SELECTED EXCERPT Start Marker

More particularly, we have generally recognized that, "[i]n courts-martial, an accused is not entitled to a panel that represents a cross-section of the eligible military population." Lewis, supra at 341. However, we have also held that deliberate and systematic exclusion of lower grades and ranks from court-martial panels is not permissible. See Nixon, 33 MJ at 434-35; United States v. Hilow, 32 MJ 439 (CMA 1991); United States v. McClain and United States v. Daigle, both supra; United States v. Greene, 20 USCMA 232, 43 CMR 72 (1970); United States v. Crawford, 15 USCMA 31, 35 CMR 3 (1964). This prohibition does not apply, of course, when the excluded members are junior in rank or grade to the accused. See Art. 25(d)(1). Moreover, we have also held that a convening authority may not, in an individual case, purposefully stack a panel with members of senior grades or ranks to achieve a desired result. See generally Lewis, supra at 342.
The lynchpin of appellant’s particular claim of court-stacking is that the composition of his court-martial panel and other panels within his command created a presumption that improper considerations of grade and rank were purposefully utilized by the convening authority. No precedent from this Court has been cited which recognizes such a presumption of irregularity. Cf. United States v. Mark, 47 MJ 99, 101 (1997). Moreover, United States v. Smith, 37 MJ 773, 776-77 (ACMR 1993), a Court of Military Review case heavily relied on by defense counsel at trial, created no presumption on this basis. In that case, evidence was admitted showing a handwritten directive from the convening authority to the staff judge advocate (SJA) strongly suggesting selection based on rank. Accordingly, we are not inclined to recognize the presumption urged by appellant,2 and his particular court-stacking claim can be denied on this basis alone. See Upshaw, 49 MJ at 113 (court-stacking claim not raised where only systematic inclusion or exclusion shown).
Of course, it can be argued that the make-up of a particular panel or of several panels over time might circumstantially suggest an impermissible intent on the part of the convening authority. See Lewis, 46 MJ at 342; United States v. Loving, 41 MJ 213, 286-87 (1994). However, a statistical showing supporting such an argument must be relevant, and other evidence in the record must be considered to determine whether an intent to stack the court actually existed. See Nixon, supra at 435. The military judge must consider all this evidence in deciding what a convening authority’s motive was in a particular case. Id. (deference to factfinding of actual intent is appropriate).
Here, there was other evidence that the convening authority intended to comply with the particular statutory criteria of Article 25. It was shown that the acting SJA specifically advised the convening authority as follows:
Finally, appellant also made an appearance-of-court-stacking claim at the trial court below but has not actively pursued it on this appeal. See generally United States v. Hedges, 11 USCMA 642, 644-46, 29 CMR 458, 460-62 (1960) (Latimer, J., concurring). Long ago in Greene, 20 USCMA at 238, 43 CMR at 78, this Court held that reasonable doubt concerning the use of improper panel selection criteria would not be tolerated in the military justice system. This appearance-of-impropriety-type holding was echoed by then-Chief Judge Everett, writing for a unanimous Court in United States v. Nixon, supra, and we reaffirm it today. See Upshaw, supra at 113 (court-stacking claim treated as unlawful command influence issue). Nevertheless, in view of the extensive hearing held by the trial judge on this question and the ample evidence of lawful conduct on the part of appellant’s convening authority, we further conclude that no such doubt exists in this case. See generally United States v. Gerlich, 45 MJ 309, 313 (1996), citing with approval United States v. Hagen, 25 MJ 78, 86-88 (CMA 1987) (Sullivan, J., concurring, joined by Everett, C.J., and Cox, J.).

SELECTED EXCERPT End Marker
INFORMATION SHOWN Start Marker

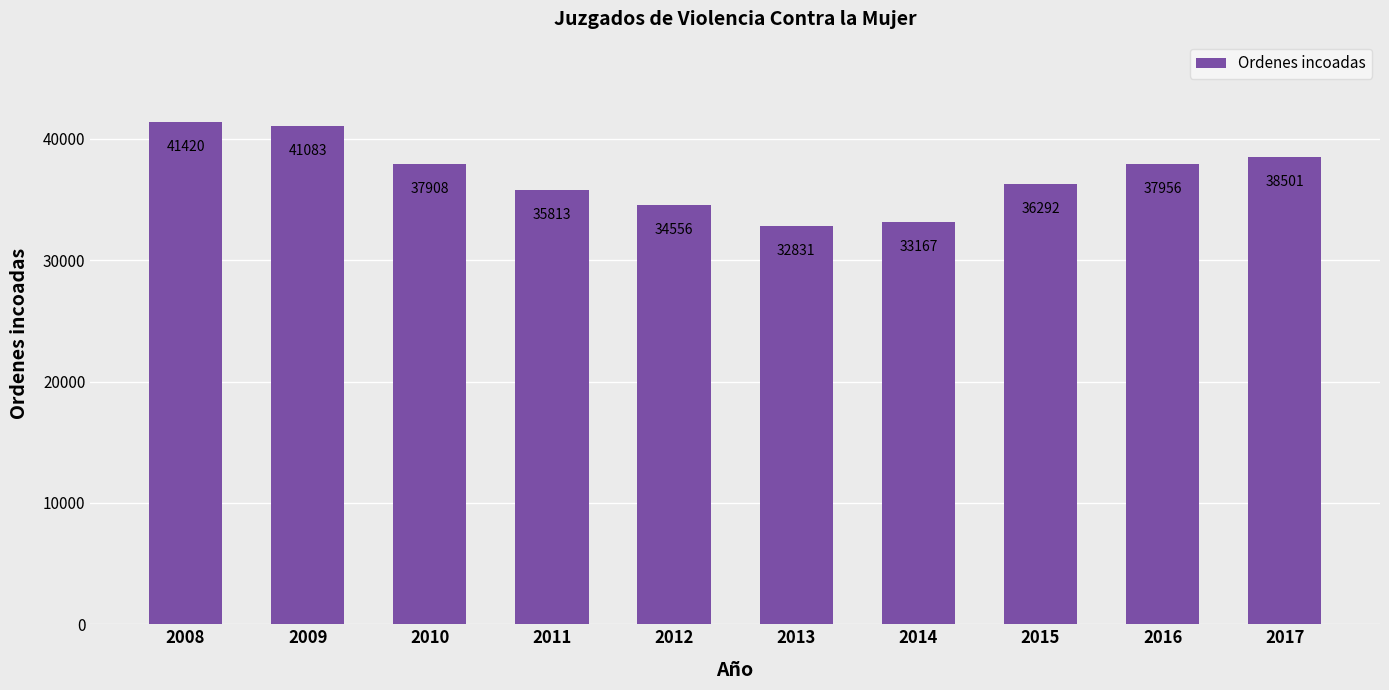

Which has a higher value, 2009 or 2012?

2009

INFORMATION SHOWN End Marker

PROBLEMS TO WORK ON ->
#1 Reproduce the passage of the court-stacking opinion that opens with the words containing "Of course, it" and closes with "intent is appropriate).".
#2 According to the court-stacking opinion, what evidence was admitted in United States v. Smith?
The data placed above were taken from a different source.

ANSWERS PROVIDED ->
#1
Of course, it can be argued that the make-up of a particular panel or of several panels over time might circumstantially suggest an impermissible intent on the part of the convening authority. See Lewis, 46 MJ at 342; United States v. Loving, 41 MJ 213, 286-87 (1994). However, a statistical showing supporting such an argument must be relevant, and other evidence in the record must be considered to determine whether an intent to stack the court actually existed. See Nixon, supra at 435. The military judge must consider all this evidence in deciding what a convening authority’s motive was in a particular case. Id. (deference to factfinding of actual intent is appropriate).

#2 A handwritten directive from the convening authority to the staff judge advocate strongly suggesting selection based on rank.